Business ethics and the bottom line

Recent news of a New York cabbie tracking down a passenger to return a forgotten bag of diamond rings is a story that speaks to human honesty. It could find a place in ethics courses, and maybe it will – business schools are busily pushing ethics training.

A recent study of the world's top 50 graduate business schools shows a fivefold increase in the number of ethics courses over the past two decades. And the subject is seen as so important that just over half of the schools in the survey have made ethics study a graduation requirement. (The survey was sponsored by the Center for Business Ethics at Bentley College in Waltham, Mass., and the Ethics Resource Center in Washington.)

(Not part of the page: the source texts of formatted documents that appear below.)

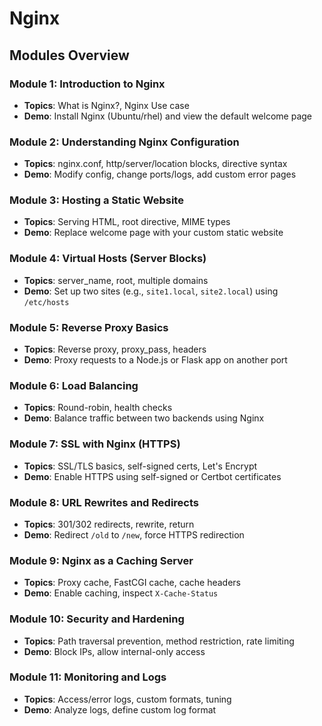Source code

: #   Nginx

## Modules Overview

###   Module 1: Introduction to Nginx
- **Topics**: What is Nginx?, Nginx  Use case
- **Demo**: Install Nginx (Ubuntu/rhel) and view the default welcome page

###   Module 2: Understanding Nginx Configuration
- **Topics**: nginx.conf, http/server/location blocks, directive syntax
- **Demo**: Modify config, change ports/logs, add custom error pages

###   Module 3: Hosting a Static Website
- **Topics**: Serving HTML, root directive, MIME types
- **Demo**: Replace welcome page with your custom static website

###   Module 4: Virtual Hosts (Server Blocks)
- **Topics**: server_name, root, multiple domains
- **Demo**: Set up two sites (e.g., `site1.local`, `site2.local`) using `/etc/hosts`

###   Module 5: Reverse Proxy Basics
- **Topics**: Reverse proxy, proxy_pass, headers
- **Demo**: Proxy requests to a Node.js or Flask app on another port

###   Module 6: Load Balancing
- **Topics**: Round-robin, health checks
- **Demo**: Balance traffic between two backends using Nginx

###   Module 7: SSL with Nginx (HTTPS)
- **Topics**: SSL/TLS basics, self-signed certs, Let's Encrypt
- **Demo**: Enable HTTPS using self-signed or Certbot certificates

###   Module 8: URL Rewrites and Redirects
- **Topics**: 301/302 redirects, rewrite, return
- **Demo**: Redirect `/old` to `/new`, force HTTPS redirection

###   Module 9: Nginx as a Caching Server
- **Topics**: Proxy cache, FastCGI cache, cache headers
- **Demo**: Enable caching, inspect `X-Cache-Status`

###   Module 10: Security and Hardening
- **Topics**: Path traversal prevention, method restriction, rate limiting
- **Demo**: Block IPs, allow internal-only access

###   Module 11: Monitoring and Logs
- **Topics**: Access/error logs, custom formats, tuning
- **Demo**: Analyze logs, define custom log format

Student interest is partly driving the trend. But so are deans who see this training as a way to distinguish their schools (now that's a smart business model: right behavior equals competitive advantage). Meanwhile, these deans are broadening the definition of ethics beyond individual decisionmaking to include a corporation's social, economic, and environmental responsibilities.

Especially hot right now: programs in "sustainable" development. With climate change and other green issues suddenly on the radar screen, some employers are eager for B-school grads who can help soften their environmental impact.

Ethics courses enjoyed a campus spurt in the '80s in the wake of Watergate and as the media focused on the ill-gotten gains of high-flying individuals such as junk-bond trader Michael Milken, who pled guilty to securities fraud in 1990.

"Ethics in business schools was formerly addressed as 'don't lie, don't cheat, and don't steal,' " commented survey respondent Steve Jones, dean of the Kenan-Flagler Business School at the University of North Carolina, Chapel Hill. But the definition of ethics is evolving, he said, because "what we are solving for in business is changing."

As long as the ethics evolution doesn't lose sight of those three reliable commandments, it's a welcome one. But the question is this: Will the ethics revival in academia translate to the "real" world? Will corporations listen to the University of Maryland MBA who was required to visit a white-collar prison or the graduate of the Johnson School at Cornell University who was part of a team of students that consulted on ecotourism in Senegal and Costa Rica?

The challenge for ethics is always how seriously it's taken – whether it gets lip service or real service.

Spurred on by Enron and other moral meltdowns in business, about 70 percent of US employers have implemented ethics training, an increase of 14 percentage points from 2003, according to a 2005 survey of 3,000 employees taken by the Ethics Resource Center. Yet there's not much change in the impact these programs are having, the survey concludes. What makes the difference, it finds, is how much ethics awareness and enforcement permeate corporate culture. A policy alone, or a training session alone, doesn't cut it.

Same in business school. Even as schools elevate the standing of ethics, they need to make sure they don't ghettoize it from other key faculty or courses. Ethics is more than a business foundation, it's a life foundation. It can't be compartmentalized.